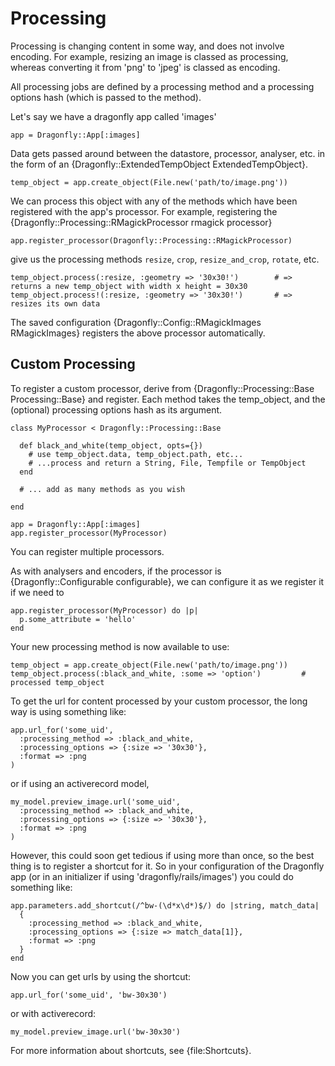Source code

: Processing
==========

Processing is changing content in some way, and does not involve encoding.
For example, resizing an image is classed as processing, whereas converting it from 'png' to 'jpeg' is classed as encoding.

All processing jobs are defined by a processing method and a processing options hash (which is passed to the method).

Let's say we have a dragonfly app called 'images'

    app = Dragonfly::App[:images]

Data gets passed around between the datastore, processor, analyser, etc. in the form of an {Dragonfly::ExtendedTempObject ExtendedTempObject}.

    temp_object = app.create_object(File.new('path/to/image.png'))

We can process this object with any of the methods which have been registered with the app's processor.
For example, registering the {Dragonfly::Processing::RMagickProcessor rmagick processor}

    app.register_processor(Dragonfly::Processing::RMagickProcessor)

give us the processing methods `resize`, `crop`, `resize_and_crop`, `rotate`, etc.

    temp_object.process(:resize, :geometry => '30x30!')        # => returns a new temp_object with width x height = 30x30
    temp_object.process!(:resize, :geometry => '30x30!')       # => resizes its own data

The saved configuration {Dragonfly::Config::RMagickImages RMagickImages} registers the above processor automatically.

Custom Processing
-----------------

To register a custom processor, derive from {Dragonfly::Processing::Base Processing::Base} and register.
Each method takes the temp_object, and the (optional) processing options hash as its argument.

    class MyProcessor < Dragonfly::Processing::Base
    
      def black_and_white(temp_object, opts={})
        # use temp_object.data, temp_object.path, etc...
        # ...process and return a String, File, Tempfile or TempObject
      end

      # ... add as many methods as you wish

    end

    app = Dragonfly::App[:images]
    app.register_processor(MyProcessor)

You can register multiple processors.

As with analysers and encoders, if the processor is {Dragonfly::Configurable configurable}, we can configure it as we register it if we need to

    app.register_processor(MyProcessor) do |p|
      p.some_attribute = 'hello'
    end

Your new processing method is now available to use:
    
    temp_object = app.create_object(File.new('path/to/image.png'))
    temp_object.process(:black_and_white, :some => 'option')         # processed temp_object

To get the url for content processed by your custom processor, the long way is using something like:

    app.url_for('some_uid',
      :processing_method => :black_and_white,
      :processing_options => {:size => '30x30'},
      :format => :png
    )

or if using an activerecord model,

    my_model.preview_image.url('some_uid',
      :processing_method => :black_and_white,
      :processing_options => {:size => '30x30'},
      :format => :png
    )

However, this could soon get tedious if using more than once, so the best thing is to register a shortcut for it.
So in your configuration of the Dragonfly app (or in an initializer if using 'dragonfly/rails/images') you
could do something like:

    app.parameters.add_shortcut(/^bw-(\d*x\d*)$/) do |string, match_data|
      {
        :processing_method => :black_and_white,
        :processing_options => {:size => match_data[1]},
        :format => :png
      }
    end
    
Now you can get urls by using the shortcut:

    app.url_for('some_uid', 'bw-30x30')

or with activerecord:

    my_model.preview_image.url('bw-30x30')

For more information about shortcuts, see {file:Shortcuts}.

• • •

**WHAT TO WORK ON**.
Could you reproduce these records with "activerecord" switched to "ActiveRecord" wherever it occurs, keeping everything else unchanged and leaving out the pictures?

**EXERCISE RESULT**.
Source code

: Processing
==========

Processing is changing content in some way, and does not involve encoding.
For example, resizing an image is classed as processing, whereas converting it from 'png' to 'jpeg' is classed as encoding.

All processing jobs are defined by a processing method and a processing options hash (which is passed to the method).

Let's say we have a dragonfly app called 'images'

    app = Dragonfly::App[:images]

Data gets passed around between the datastore, processor, analyser, etc. in the form of an {Dragonfly::ExtendedTempObject ExtendedTempObject}.

    temp_object = app.create_object(File.new('path/to/image.png'))

We can process this object with any of the methods which have been registered with the app's processor.
For example, registering the {Dragonfly::Processing::RMagickProcessor rmagick processor}

    app.register_processor(Dragonfly::Processing::RMagickProcessor)

give us the processing methods `resize`, `crop`, `resize_and_crop`, `rotate`, etc.

    temp_object.process(:resize, :geometry => '30x30!')        # => returns a new temp_object with width x height = 30x30
    temp_object.process!(:resize, :geometry => '30x30!')       # => resizes its own data

The saved configuration {Dragonfly::Config::RMagickImages RMagickImages} registers the above processor automatically.

Custom Processing
-----------------

To register a custom processor, derive from {Dragonfly::Processing::Base Processing::Base} and register.
Each method takes the temp_object, and the (optional) processing options hash as its argument.

    class MyProcessor < Dragonfly::Processing::Base
    
      def black_and_white(temp_object, opts={})
        # use temp_object.data, temp_object.path, etc...
        # ...process and return a String, File, Tempfile or TempObject
      end

      # ... add as many methods as you wish

    end

    app = Dragonfly::App[:images]
    app.register_processor(MyProcessor)

You can register multiple processors.

As with analysers and encoders, if the processor is {Dragonfly::Configurable configurable}, we can configure it as we register it if we need to

    app.register_processor(MyProcessor) do |p|
      p.some_attribute = 'hello'
    end

Your new processing method is now available to use:
    
    temp_object = app.create_object(File.new('path/to/image.png'))
    temp_object.process(:black_and_white, :some => 'option')         # processed temp_object

To get the url for content processed by your custom processor, the long way is using something like:

    app.url_for('some_uid',
      :processing_method => :black_and_white,
      :processing_options => {:size => '30x30'},
      :format => :png
    )

or if using an ActiveRecord model,

    my_model.preview_image.url('some_uid',
      :processing_method => :black_and_white,
      :processing_options => {:size => '30x30'},
      :format => :png
    )

However, this could soon get tedious if using more than once, so the best thing is to register a shortcut for it.
So in your configuration of the Dragonfly app (or in an initializer if using 'dragonfly/rails/images') you
could do something like:

    app.parameters.add_shortcut(/^bw-(\d*x\d*)$/) do |string, match_data|
      {
        :processing_method => :black_and_white,
        :processing_options => {:size => match_data[1]},
        :format => :png
      }
    end
    
Now you can get urls by using the shortcut:

    app.url_for('some_uid', 'bw-30x30')

or with ActiveRecord:

    my_model.preview_image.url('bw-30x30')

For more information about shortcuts, see {file:Shortcuts}.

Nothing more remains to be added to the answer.